With ~70% of revenue allocated for music rightsholders, Spotify had a ~30% gross profit range from which to generate net profit. That does not leave huge room for manoeuvre, especially as the ~70% was largely fixed. In most businesses there is margin wiggle room, where you can negotiate better costs by playing suppliers off each other. That is not the case with music – at least not in broad terms – but Spotify has found innovative ways around this. In previous years it negotiated royalty discounts based on meeting specific growth targets. It also, more recently, signed new deals with UMG and WMG that, among various other things, codify Spotify’s ability to sell bundled subscriptions. According to UMG (via Music Business Worldwide) this includes “different economic treatment for music and non-music content”. Which means Spotify will get a discount on its music rights in respect to the non-music part of those subscriptions. UMG states this deal will “drive greater monetization for artists and songwriters” and pockets the win of codifying its ‘artist centric’ two tier licensing framework. However, Spotify is less concerned about which rightsholders get music royalties and more about how much its total royalty bill is. In the long term, Spotify may well end up benefiting more from the bundle precedent than the majors do from the ‘artist centric’ precedent. Whatever the future, Spotify has worked out a path to even better profitability in 2025. Finally, perhaps the most genius gross margin move Spotify pulled off was the launch of Discovery Mode, where rightsholders forgo 30% of their royalties in return for better algorithmic treatment. When a label uses Discovery Mode, Spotify gets an extra 17% of gross margin. Crucially, with Discovery Mode, Spotify has reversed the cost equation polarity, turning part of a cost centre into a profit centre.

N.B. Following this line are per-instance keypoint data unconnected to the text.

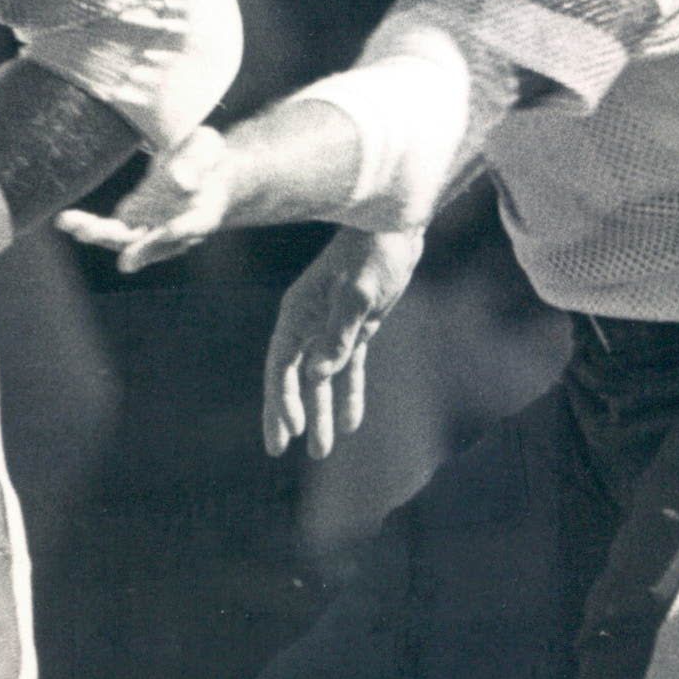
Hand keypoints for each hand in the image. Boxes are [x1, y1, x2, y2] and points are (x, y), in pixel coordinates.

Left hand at [55, 126, 237, 273]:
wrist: (196, 167)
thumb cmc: (205, 156)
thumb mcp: (206, 149)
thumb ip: (196, 163)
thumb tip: (180, 182)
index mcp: (204, 214)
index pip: (194, 225)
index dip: (182, 230)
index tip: (169, 230)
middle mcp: (175, 231)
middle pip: (154, 244)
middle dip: (138, 249)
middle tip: (125, 261)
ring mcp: (149, 229)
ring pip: (124, 239)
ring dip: (101, 235)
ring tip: (75, 227)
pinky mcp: (130, 222)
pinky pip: (107, 228)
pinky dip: (87, 226)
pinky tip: (64, 221)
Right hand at [262, 226, 421, 460]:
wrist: (398, 227)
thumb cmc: (375, 252)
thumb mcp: (360, 292)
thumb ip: (339, 333)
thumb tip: (318, 374)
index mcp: (299, 312)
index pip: (282, 365)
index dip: (281, 400)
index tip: (287, 432)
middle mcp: (308, 322)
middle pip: (293, 377)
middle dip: (288, 413)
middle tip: (279, 450)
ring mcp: (331, 326)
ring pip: (320, 379)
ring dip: (320, 412)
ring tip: (321, 451)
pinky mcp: (356, 328)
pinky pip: (348, 369)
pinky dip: (349, 395)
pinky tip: (351, 423)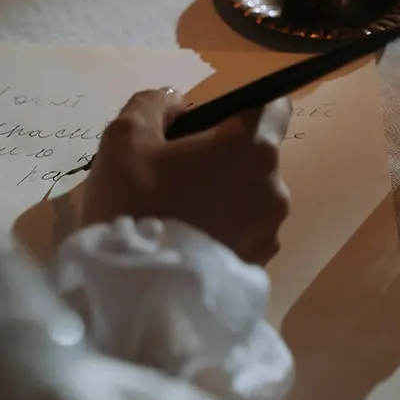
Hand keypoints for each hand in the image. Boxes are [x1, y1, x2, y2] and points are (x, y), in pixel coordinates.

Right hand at [81, 88, 291, 264]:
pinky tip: (186, 242)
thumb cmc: (134, 205)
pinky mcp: (259, 264)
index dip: (243, 107)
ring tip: (178, 214)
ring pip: (250, 196)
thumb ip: (155, 105)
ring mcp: (271, 231)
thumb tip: (178, 106)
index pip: (274, 106)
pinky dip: (223, 229)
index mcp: (252, 149)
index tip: (210, 123)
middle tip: (174, 175)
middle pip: (255, 156)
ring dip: (223, 196)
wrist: (137, 294)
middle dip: (221, 158)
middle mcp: (275, 189)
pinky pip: (244, 232)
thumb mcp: (125, 138)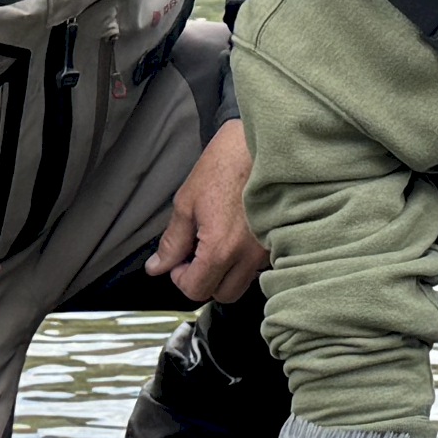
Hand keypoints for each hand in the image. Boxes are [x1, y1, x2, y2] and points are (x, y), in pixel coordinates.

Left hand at [144, 120, 268, 303]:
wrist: (265, 143)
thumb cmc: (227, 163)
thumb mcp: (187, 200)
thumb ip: (172, 240)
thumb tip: (158, 266)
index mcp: (220, 248)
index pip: (195, 290)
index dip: (179, 277)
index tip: (179, 259)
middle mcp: (248, 256)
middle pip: (222, 295)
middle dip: (204, 281)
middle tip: (196, 255)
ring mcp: (268, 250)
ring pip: (244, 284)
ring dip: (226, 273)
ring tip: (218, 244)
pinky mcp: (280, 240)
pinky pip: (260, 267)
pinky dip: (245, 262)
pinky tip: (238, 238)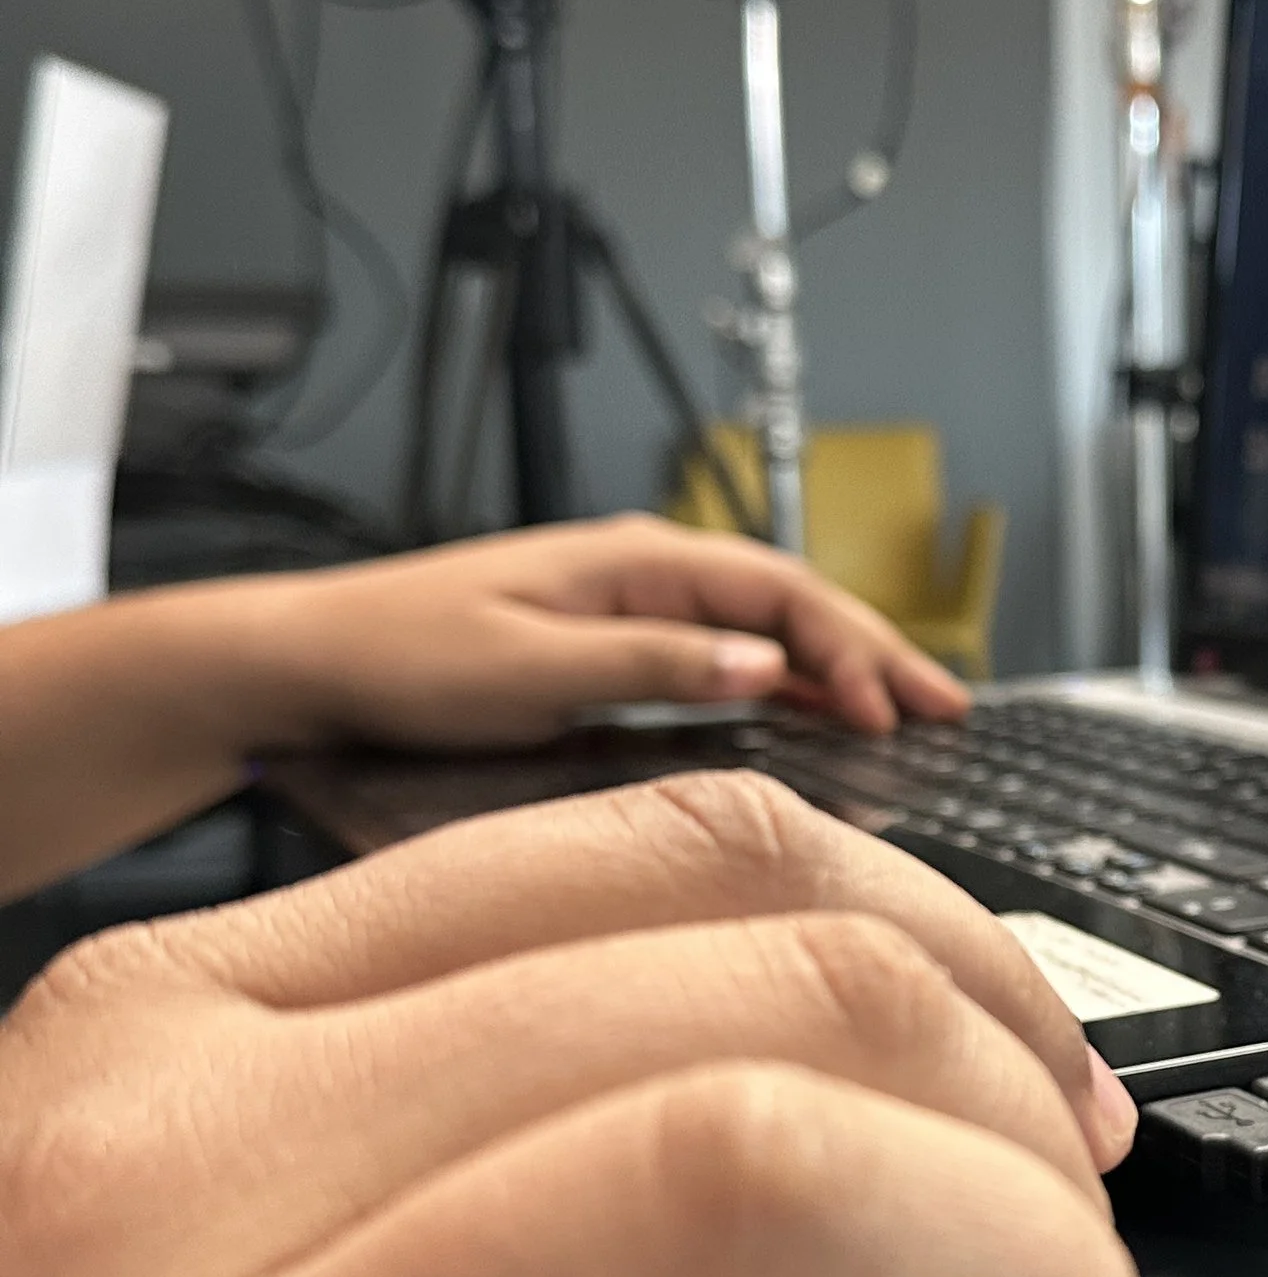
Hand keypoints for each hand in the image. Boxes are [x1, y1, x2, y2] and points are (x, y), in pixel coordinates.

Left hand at [248, 513, 972, 744]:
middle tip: (948, 710)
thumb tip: (761, 669)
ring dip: (838, 666)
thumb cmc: (398, 659)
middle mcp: (641, 571)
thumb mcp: (531, 671)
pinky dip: (785, 681)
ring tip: (906, 712)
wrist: (309, 660)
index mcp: (633, 560)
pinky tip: (815, 715)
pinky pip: (725, 653)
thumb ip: (651, 667)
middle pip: (791, 604)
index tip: (891, 710)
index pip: (780, 594)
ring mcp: (629, 604)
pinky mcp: (610, 643)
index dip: (850, 650)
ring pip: (765, 628)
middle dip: (875, 653)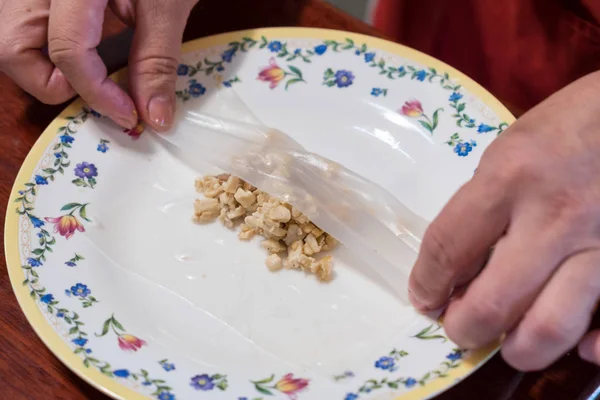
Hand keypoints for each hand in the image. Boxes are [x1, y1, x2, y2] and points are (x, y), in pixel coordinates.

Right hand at [0, 0, 197, 130]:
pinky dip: (50, 49)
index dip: (98, 94)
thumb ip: (156, 60)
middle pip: (12, 48)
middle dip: (55, 84)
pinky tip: (88, 49)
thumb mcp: (167, 4)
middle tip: (100, 92)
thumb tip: (155, 117)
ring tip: (95, 71)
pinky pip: (26, 26)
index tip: (130, 116)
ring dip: (48, 68)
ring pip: (12, 39)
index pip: (67, 50)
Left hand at [408, 70, 599, 370]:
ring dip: (517, 348)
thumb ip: (483, 206)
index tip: (424, 298)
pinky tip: (577, 345)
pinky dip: (591, 348)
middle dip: (462, 328)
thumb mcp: (510, 150)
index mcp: (511, 179)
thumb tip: (459, 265)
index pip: (448, 249)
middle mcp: (554, 217)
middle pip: (492, 303)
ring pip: (549, 327)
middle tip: (457, 326)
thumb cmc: (573, 123)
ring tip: (504, 341)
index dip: (426, 284)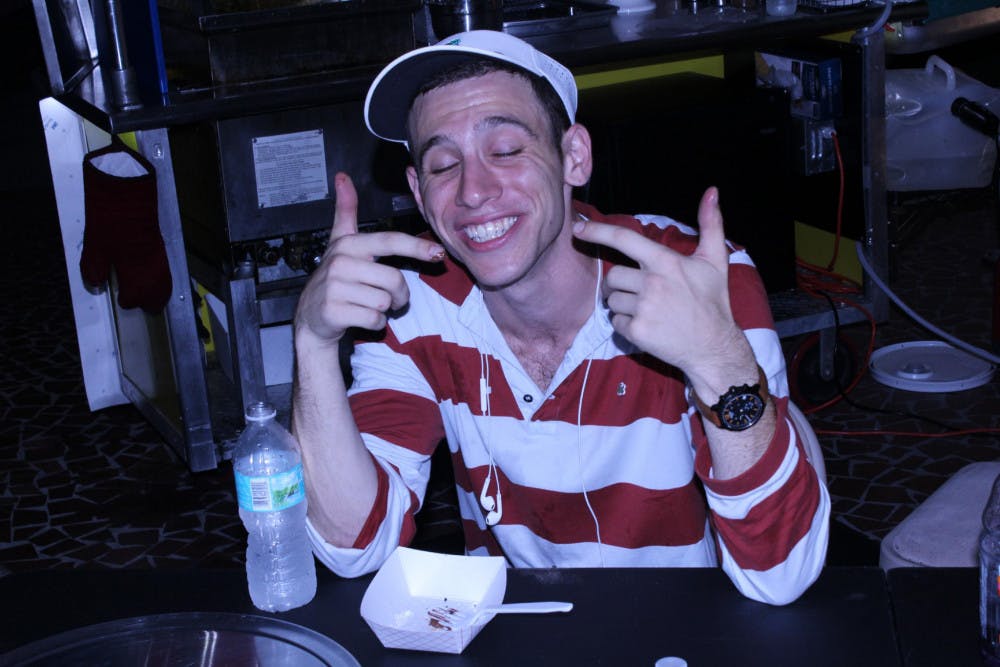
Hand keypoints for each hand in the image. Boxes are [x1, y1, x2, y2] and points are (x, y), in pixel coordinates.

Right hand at [294, 173, 444, 347]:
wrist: (310, 317)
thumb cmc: (334, 278)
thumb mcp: (339, 242)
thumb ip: (345, 211)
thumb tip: (343, 177)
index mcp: (349, 244)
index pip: (390, 241)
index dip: (417, 247)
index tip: (438, 253)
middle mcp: (340, 262)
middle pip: (394, 279)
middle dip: (400, 295)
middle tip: (391, 299)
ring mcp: (335, 287)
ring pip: (385, 301)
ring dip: (386, 310)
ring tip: (371, 306)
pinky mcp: (334, 312)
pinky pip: (375, 319)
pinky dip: (376, 323)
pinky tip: (361, 318)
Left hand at [571, 187, 744, 375]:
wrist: (714, 346)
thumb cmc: (712, 301)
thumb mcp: (715, 261)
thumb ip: (711, 224)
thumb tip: (712, 191)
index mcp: (666, 262)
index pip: (624, 239)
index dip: (597, 231)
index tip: (577, 227)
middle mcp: (652, 283)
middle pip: (612, 276)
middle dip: (619, 284)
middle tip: (638, 292)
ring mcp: (644, 308)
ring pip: (612, 301)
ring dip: (623, 305)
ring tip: (647, 310)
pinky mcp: (637, 332)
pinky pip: (615, 322)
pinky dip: (626, 325)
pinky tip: (647, 326)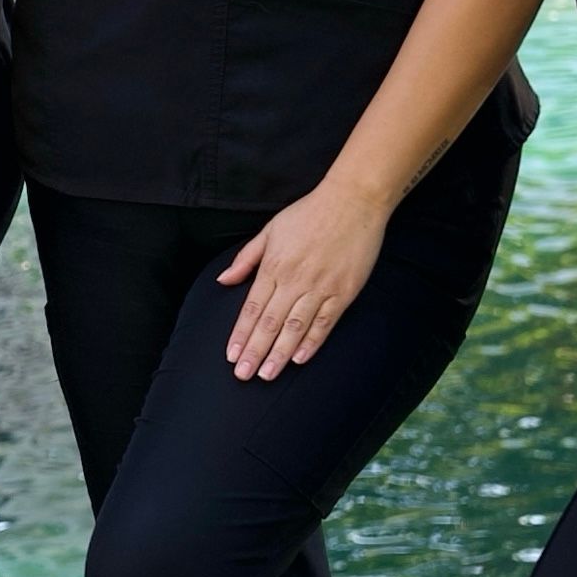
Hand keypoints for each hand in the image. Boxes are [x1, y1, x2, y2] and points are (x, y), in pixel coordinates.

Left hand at [216, 184, 389, 379]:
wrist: (352, 201)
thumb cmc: (308, 213)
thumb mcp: (270, 230)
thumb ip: (246, 258)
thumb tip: (223, 280)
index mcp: (274, 266)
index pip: (251, 308)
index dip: (240, 334)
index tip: (231, 356)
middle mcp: (294, 280)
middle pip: (269, 323)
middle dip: (255, 352)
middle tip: (243, 376)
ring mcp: (320, 287)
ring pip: (295, 327)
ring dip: (279, 353)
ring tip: (267, 375)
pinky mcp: (344, 291)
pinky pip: (325, 322)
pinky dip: (312, 342)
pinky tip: (299, 359)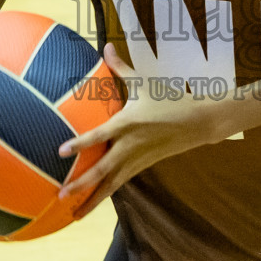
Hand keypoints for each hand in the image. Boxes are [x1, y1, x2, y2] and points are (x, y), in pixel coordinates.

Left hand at [56, 44, 220, 219]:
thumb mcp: (145, 82)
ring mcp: (137, 159)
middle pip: (103, 169)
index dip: (81, 144)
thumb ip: (121, 68)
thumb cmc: (169, 98)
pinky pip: (120, 183)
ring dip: (92, 200)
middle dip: (81, 183)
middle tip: (60, 193)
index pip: (100, 135)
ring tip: (73, 215)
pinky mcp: (143, 166)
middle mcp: (130, 145)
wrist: (199, 121)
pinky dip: (105, 194)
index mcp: (128, 123)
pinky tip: (90, 205)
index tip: (61, 152)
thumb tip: (106, 46)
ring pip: (112, 184)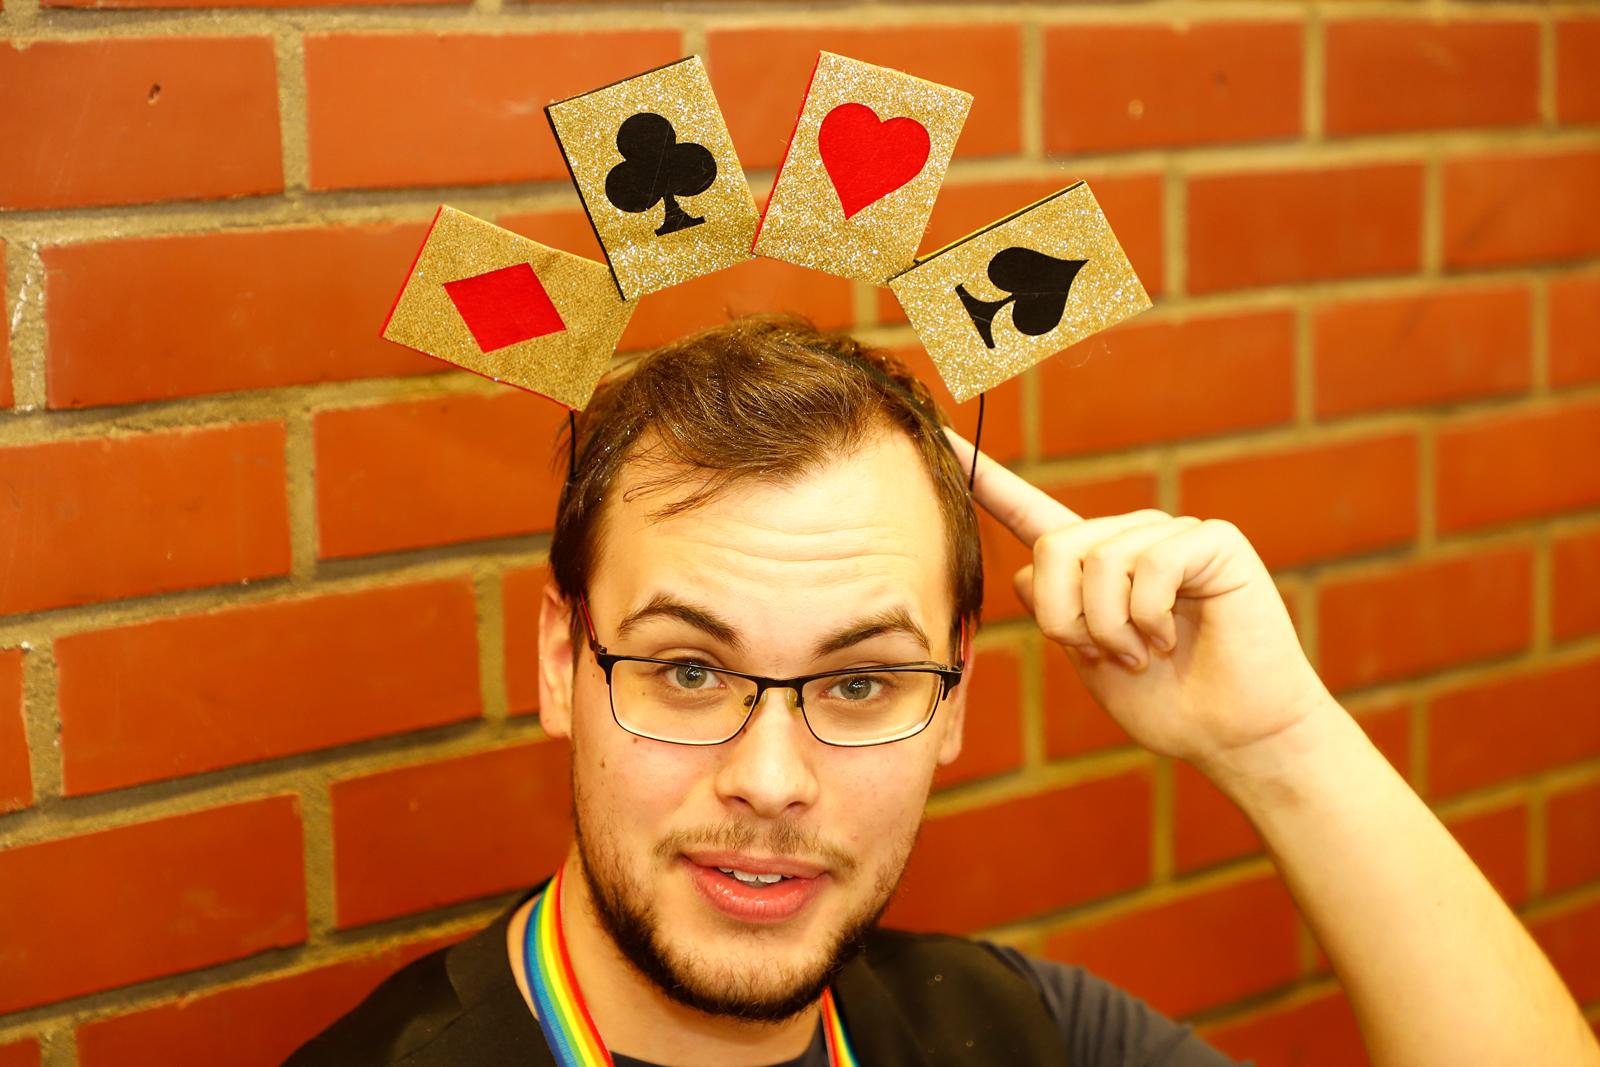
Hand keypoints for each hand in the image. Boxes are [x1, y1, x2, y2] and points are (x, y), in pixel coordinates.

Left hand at [950, 431, 1332, 770]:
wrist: (1233, 734)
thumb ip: (1055, 614)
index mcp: (1092, 562)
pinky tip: (1173, 638)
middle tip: (1105, 654)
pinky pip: (1152, 564)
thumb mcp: (1090, 660)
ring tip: (1145, 653)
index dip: (985, 477)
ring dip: (1113, 627)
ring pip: (1099, 560)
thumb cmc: (1167, 703)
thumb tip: (1026, 572)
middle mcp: (1128, 537)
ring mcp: (1171, 535)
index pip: (1028, 510)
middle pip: (1053, 548)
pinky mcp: (1213, 542)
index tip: (938, 435)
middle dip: (1067, 619)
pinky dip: (1152, 615)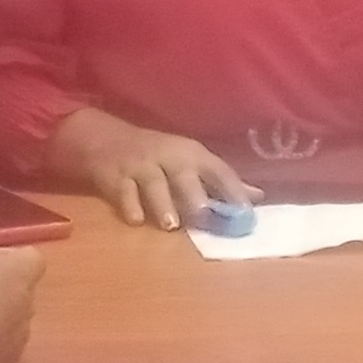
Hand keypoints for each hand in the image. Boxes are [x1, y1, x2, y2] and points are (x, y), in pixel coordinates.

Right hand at [47, 108, 254, 229]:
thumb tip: (257, 197)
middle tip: (203, 215)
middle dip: (194, 195)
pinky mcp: (115, 177)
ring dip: (162, 203)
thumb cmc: (157, 156)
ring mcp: (140, 165)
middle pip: (184, 174)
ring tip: (170, 224)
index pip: (218, 170)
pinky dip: (129, 206)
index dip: (233, 190)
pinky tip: (136, 220)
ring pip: (153, 183)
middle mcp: (168, 156)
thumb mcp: (189, 162)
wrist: (106, 138)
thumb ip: (220, 181)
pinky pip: (123, 192)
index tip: (246, 213)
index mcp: (192, 154)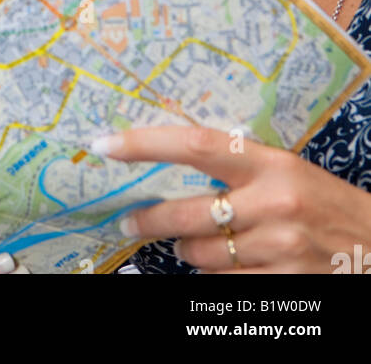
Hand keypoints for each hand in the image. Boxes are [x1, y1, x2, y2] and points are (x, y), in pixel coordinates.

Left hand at [94, 125, 370, 274]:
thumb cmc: (325, 203)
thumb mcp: (287, 171)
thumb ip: (238, 168)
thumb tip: (171, 166)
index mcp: (271, 164)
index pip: (196, 145)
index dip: (145, 145)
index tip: (106, 145)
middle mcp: (273, 205)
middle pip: (187, 215)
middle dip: (149, 221)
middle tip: (129, 220)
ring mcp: (278, 250)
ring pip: (201, 256)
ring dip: (191, 252)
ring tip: (203, 242)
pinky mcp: (282, 286)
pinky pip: (223, 285)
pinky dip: (217, 277)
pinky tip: (232, 265)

Crucially, in a virtuous-circle process, Spotify has used its ever-growing subscriber base and royalty payments to nudge through a succession of individually small, but collectively large changes, which give it more power and influence.

If we were to turn back the clock to the start of the decade, it would have been nearly inconceivable that Spotify would be charging labels to reach their listeners and reducing their royalties they get paid in favour of non-music formats. This is where you can get to by driving change one small step at a time, so that the bigger picture sneaks up on you. As C.S. Lewis (or perhaps Calvin and Hobbes!) said “Isn't it funny how day by day nothing changes but when you look back, everything is different.”